# Leg Cocking?????



## Florida Cockapoo (Aug 24, 2012)

Okay I briefly looked on the internet for this question and of course get many different answers. Some say their male dogs never cocked their legs while peeing and others say their's did (do). Some say its learn behavior others say its natural.

So my question for Cockapoo owners, is "cocking" of the leg really a big deal weather its learn behavior or not? I figure male dogs only do this while doing their business. 

I didn't grow up with males dogs, we always had females. But planning on getting my first male soon.


----------



## Nanci (Mar 1, 2012)

Kim . . Sami has never cocked his leg and is now over a yr old, so I guess its not gonna happen . . we have lots of monkey grass as a border, so that suites me just fine. As with the poo nature . . it obviously varies with each poo!!


----------



## kendal (Jul 16, 2009)

It depends on the dog some boys never do it others do it very early on some don't do it till they are 2.

So dogs will **** their leg on everything (sometimes not even producing any pee). Others **** their leg for one long pee then just walk.


Don't think it's learned, think it's all down to the nature of the dog. I've known people become obsessed that their boy is not cocking his leg when there other male dog does. Strangely enough it often women that worry if their male dog doesn't **** his leg. 

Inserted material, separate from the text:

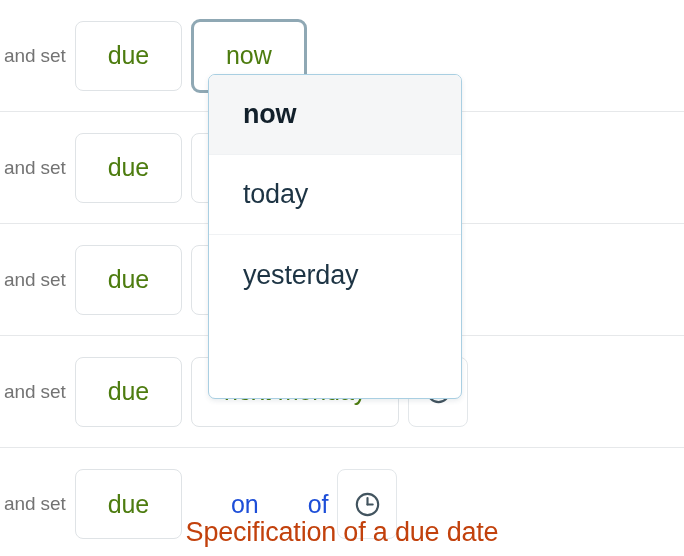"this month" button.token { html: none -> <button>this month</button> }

Some dogs still squat but lift their leg other literally bend over backwards to get their pee as high up the post as possible.


----------



## sugerlump (Oct 6, 2012)

i have had lots of male dogs in my life big ones small ones and i must sat it is just about half and half on that cocking there leg thing, like they say it is up to the dog, he ma just thing it is a lot easier just to squat, LOL lumpy


----------



## Lynn<3 (Jul 4, 2011)

My Miles isn't a cockapoo, but he doesn't **** his leg unless he is marking the side of our building, but that is only once a month for us.


----------



## Florida Cockapoo (Aug 24, 2012)

Thanks for the information. Yea not to concerned with the leg cocking. But know it has be talked about on here. So just wanted to know what people have dealt with.


----------



## wellerfeller (Jul 12, 2011)

They normally start cocking their leg around 5/6 months but as others have said it can be later or even not at all. Weller does both, leg and squat but I must say I prefer when he wees up something as just doing a lazy wee on the grass burns patches in the grass! So cocking all the way for me!


----------



## colpa110 (Jul 5, 2011)

Ted is the same as Weller, tends to squat in the garden but cocks his leg on walks....wish it was the other way around....my poor lawn!!


----------



## wilfiboy (Sep 18, 2010)

Wilf was 2 before he cocked his leg, he will **** his leg on a walk but more than likely just stands to wee at home x


----------



## Cat 53 (Aug 26, 2012)

So has anyone tried those stones that you put in their water to neutralise the pee so the grass doesn't burn? As for leg cocking....he will or he won't but it doesn't bother me either way!


----------



## wellerfeller (Jul 12, 2011)

Yes I have tried the dog rocks and not sure if they work as Weller would just drink from anything else but his bowl, pots, puddles anything. So it was impossible to make sure he only drank from water treated with the rocks, so gave up.


----------



## Jedicrazy (Apr 26, 2011)

Obi started cocking his leg at around 7months (I think) and it did get annoying as he would stop to scent everything on our walks, even bunches of daffodils! After he was neutered at 14 months the amount of times he cocks is a lot, lot less and I barely notice it. He has never marked inside the house and squats to pee in the garden. If we are lead walking I won't let him stop to mark a lamppost or similar. Think it just encourages a bad habit.


----------